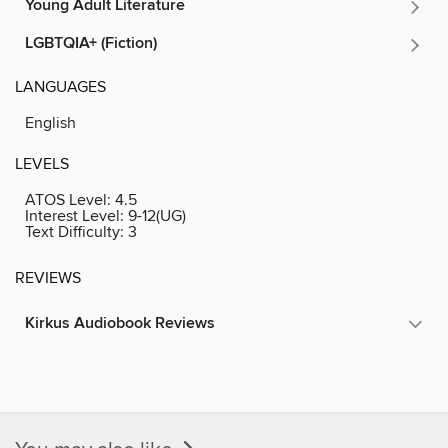
Young Adult Literature
LGBTQIA+ (Fiction)
LANGUAGES
English
LEVELS
ATOS Level:
4.5
Interest Level:
9-12(UG)
Text Difficulty:
3
REVIEWS
Kirkus Audiobook Reviews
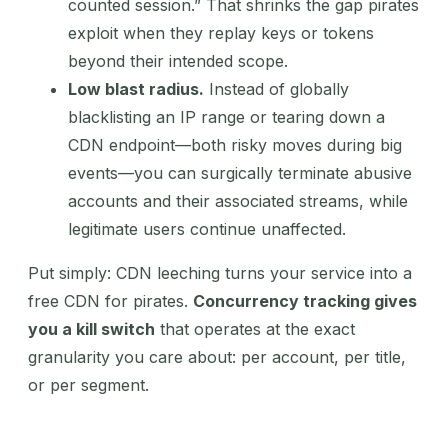
counted session.” That shrinks the gap pirates
exploit when they replay keys or tokens
beyond their intended scope.
Low blast radius.
Instead of globally
blacklisting an IP range or tearing down a
CDN endpoint—both risky moves during big
events—you can surgically terminate abusive
accounts and their associated streams, while
legitimate users continue unaffected.
Put simply: CDN leeching turns your service into a
free CDN for pirates.
Concurrency tracking gives
you a kill switch
that operates at the exact
granularity you care about: per account, per title,
or per segment.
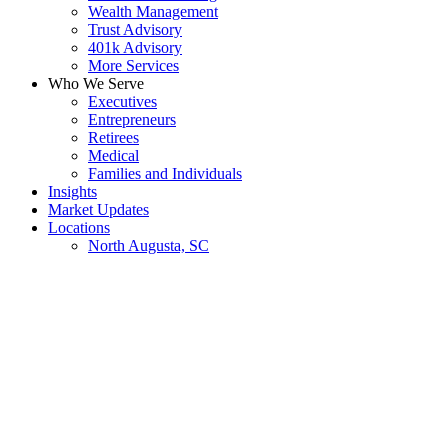
Wealth Management
Trust Advisory
401k Advisory
More Services
Who We Serve
Executives
Entrepreneurs
Retirees
Medical
Families and Individuals
Insights
Market Updates
Locations
North Augusta, SC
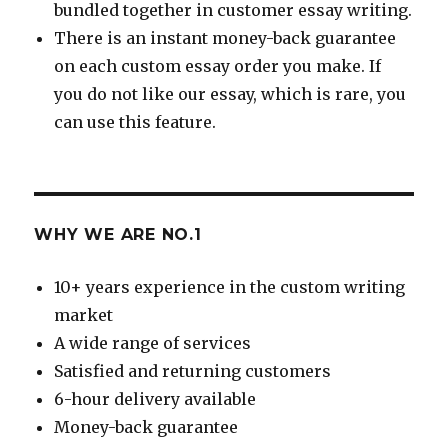
bundled together in customer essay writing.
There is an instant money-back guarantee
on each custom essay order you make. If
you do not like our essay, which is rare, you
can use this feature.
WHY WE ARE NO.1
10+ years experience in the custom writing
market
A wide range of services
Satisfied and returning customers
6-hour delivery available
Money-back guarantee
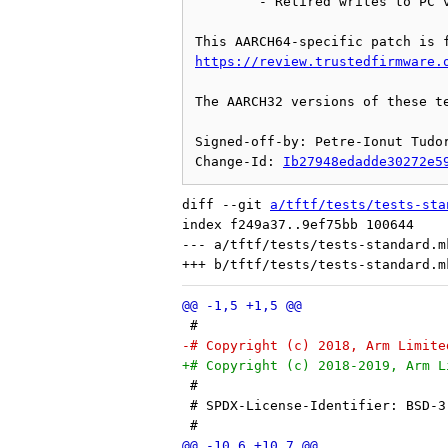
	- Retired writes to PC via PMU counter PMEVCNTR0_EL0

https://review.trustedfirmware.
The AARCH32 versions of these te
Signed-off-by: Petre-Ionut Tudor
Change-Id: 
Ib27948edadde30272e5
diff --git 
a/tftf/tests/tests-sta
index f249a37..9ef75bb 100644

--- a/tftf/tests/tests-standard.mk
 #
-# Copyright (c) 2018, Arm Limite
+# Copyright (c) 2018-2019, Arm L
 #
 # SPDX-License-Identifier: BSD-3
 #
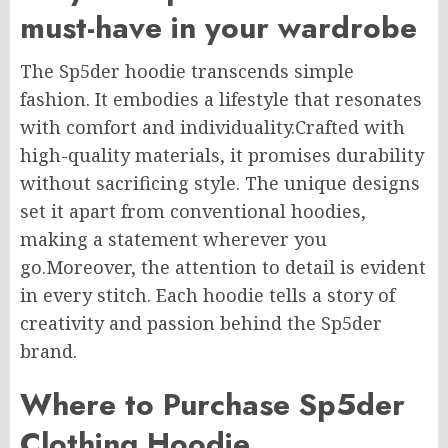
must-have in your wardrobe
The Sp5der hoodie transcends simple
fashion. It embodies a lifestyle that resonates
with comfort and individuality.Crafted with
high-quality materials, it promises durability
without sacrificing style. The unique designs
set it apart from conventional hoodies,
making a statement wherever you
go.Moreover, the attention to detail is evident
in every stitch. Each hoodie tells a story of
creativity and passion behind the Sp5der
brand.
Where to Purchase Sp5der
Clothing Hoodie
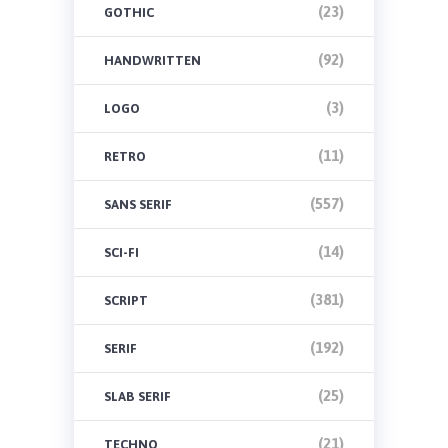
(23)
GOTHIC
(92)
HANDWRITTEN
(3)
LOGO
(11)
RETRO
(557)
SANS SERIF
(14)
SCI-FI
(381)
SCRIPT
(192)
SERIF
(25)
SLAB SERIF
(21)
TECHNO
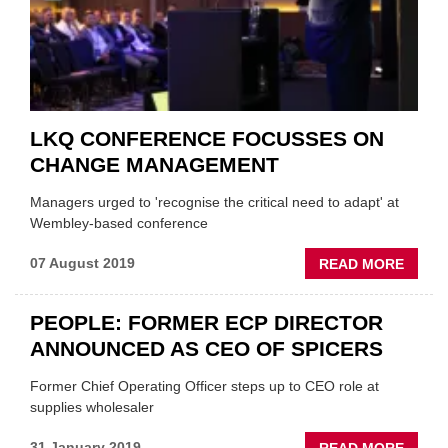
LKQ CONFERENCE FOCUSSES ON
CHANGE MANAGEMENT
Managers urged to 'recognise the critical need to adapt' at
Wembley-based conference
ABOU
07 August 2019
READ MORE
LKQ
CONF
PEOPLE: FORMER ECP DIRECTOR
FOCU
ANNOUNCED AS CEO OF SPICERS
ON
CHAN
Former Chief Operating Officer steps up to CEO role at
MANA
supplies wholesaler
ABOU
31 January 2019
READ MORE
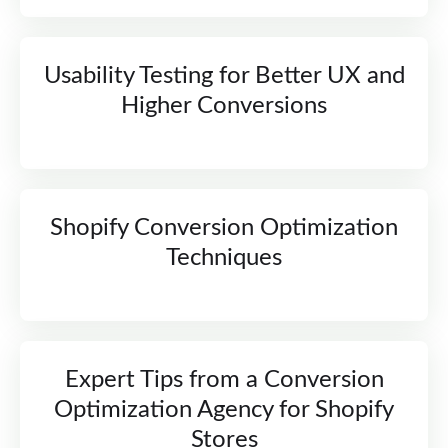
Usability Testing for Better UX and
Higher Conversions
Shopify Conversion Optimization
Techniques
Expert Tips from a Conversion
Optimization Agency for Shopify
Stores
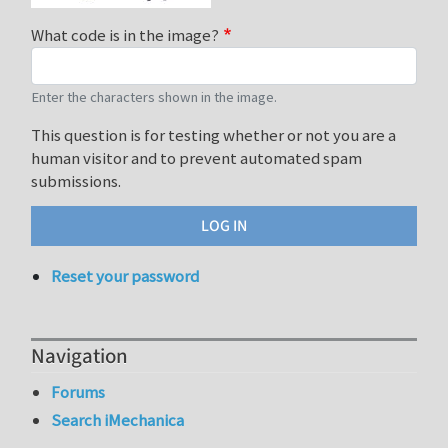
What code is in the image?
Enter the characters shown in the image.
This question is for testing whether or not you are a
human visitor and to prevent automated spam
submissions.
Reset your password
Navigation
Forums
Search iMechanica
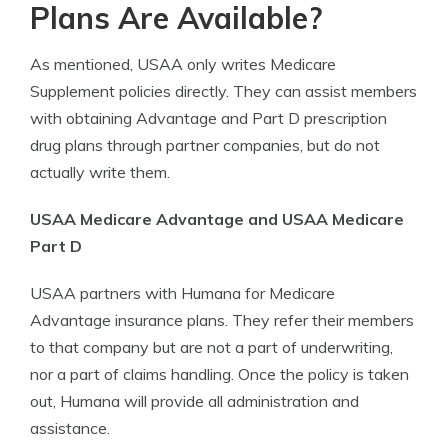
Plans Are Available?
As mentioned, USAA only writes Medicare
Supplement policies directly. They can assist members
with obtaining Advantage and Part D prescription
drug plans through partner companies, but do not
actually write them.
USAA Medicare Advantage and USAA Medicare
Part D
USAA partners with Humana for Medicare
Advantage insurance plans. They refer their members
to that company but are not a part of underwriting,
nor a part of claims handling. Once the policy is taken
out, Humana will provide all administration and
assistance.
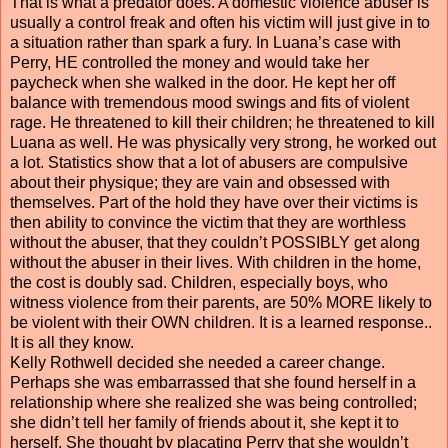
That is what a predator does. A domestic violence abuser is
usually a control freak and often his victim will just give in to
a situation rather than spark a fury. In Luana’s case with
Perry, HE controlled the money and would take her
paycheck when she walked in the door. He kept her off
balance with tremendous mood swings and fits of violent
rage. He threatened to kill their children; he threatened to kill
Luana as well. He was physically very strong, he worked out
a lot. Statistics show that a lot of abusers are compulsive
about their physique; they are vain and obsessed with
themselves. Part of the hold they have over their victims is
then ability to convince the victim that they are worthless
without the abuser, that they couldn’t POSSIBLY get along
without the abuser in their lives. With children in the home,
the cost is doubly sad. Children, especially boys, who
witness violence from their parents, are 50% MORE likely to
be violent with their OWN children. It is a learned response..
It is all they know.
Kelly Rothwell decided she needed a career change.
Perhaps she was embarrassed that she found herself in a
relationship where she realized she was being controlled;
she didn’t tell her family of friends about it, she kept it to
herself. She thought by placating Perry that she wouldn’t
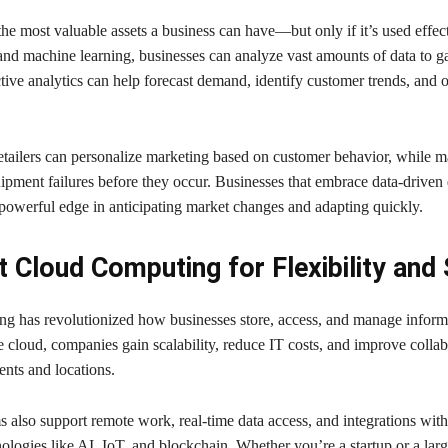
the most valuable assets a business can have—but only if it’s used effec
and machine learning, businesses can analyze vast amounts of data to g
ctive analytics can help forecast demand, identify customer trends, and 
etailers can personalize marketing based on customer behavior, while m
ipment failures before they occur. Businesses that embrace data-driven 
powerful edge in anticipating market changes and adapting quickly.
 Cloud Computing for Flexibility and
g has revolutionized how businesses store, access, and manage inform
e cloud, companies gain scalability, reduce IT costs, and improve collab
ents and locations.
 also support remote work, real-time data access, and integrations with
logies like AI, IoT, and blockchain. Whether you’re a startup or a larg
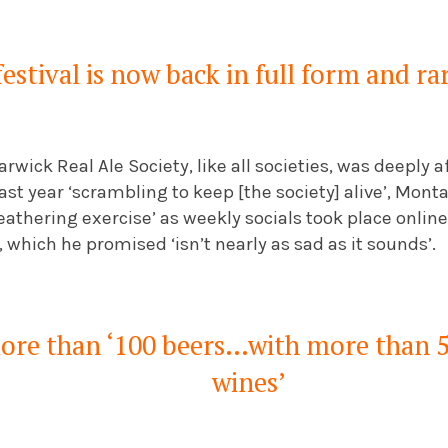
estival is now back in full form and ra
arwick Real Ale Society, like all societies, was deeply
st year ‘scrambling to keep [the society] alive’, Mon
athering exercise’ as weekly socials took place onlin
which he promised ‘isn’t nearly as sad as it sounds’.
more than ‘100 beers…with more than 5
wines’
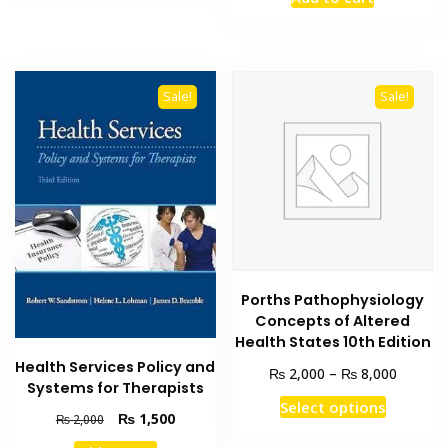
was:
is:
₨ 1,500.
₨ 1,000
Sale!
Sale!
Porths Pathophysiology
Concepts of Altered
Health States 10th Edition
Health Services Policy and
Price
₨
₨
2,000
–
8,000
Systems for Therapists
range:
This
Select options
₨ 2,00
Original
Current
₨
1,500
₨
2,000
product
through
price
price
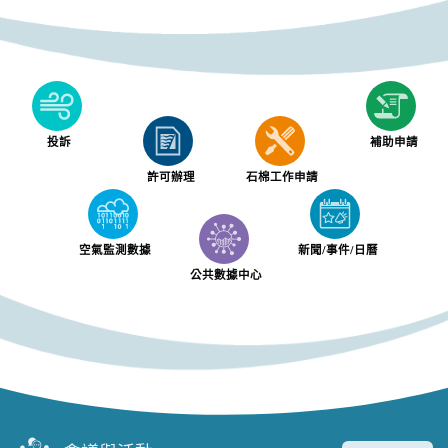
投訴
補助申請
許可辦理
石棉工作申請
空氣監測數據
新聞/事件/日曆
公共數據中心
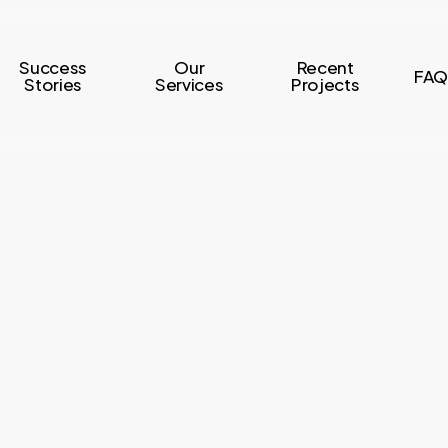
Success
Our
Recent
FAQ
Stories
Services
Projects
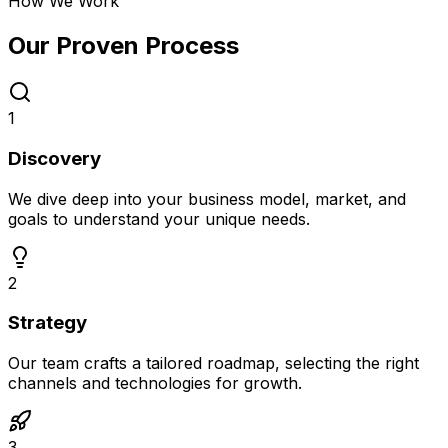
How We Work
Our Proven
Process
1
Discovery
We dive deep into your business model, market, and
goals to understand your unique needs.
2
Strategy
Our team crafts a tailored roadmap, selecting the right
channels and technologies for growth.
3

########################################

» ASSIGNED TASK
Without the pictures, set down the lines above from the line with "-# Copyright (c) 2018, Arm Limite" up to and including the line with "making a statement wherever you" exactly as they stand.

» RESPONSE TO THIS TASK
-# Copyright (c) 2018, Arm Limite
+# Copyright (c) 2018-2019, Arm L
 #
 # SPDX-License-Identifier: BSD-3
 #
must-have in your wardrobe
The Sp5der hoodie transcends simple
fashion. It embodies a lifestyle that resonates
with comfort and individuality.Crafted with
high-quality materials, it promises durability
without sacrificing style. The unique designs
set it apart from conventional hoodies,
making a statement wherever you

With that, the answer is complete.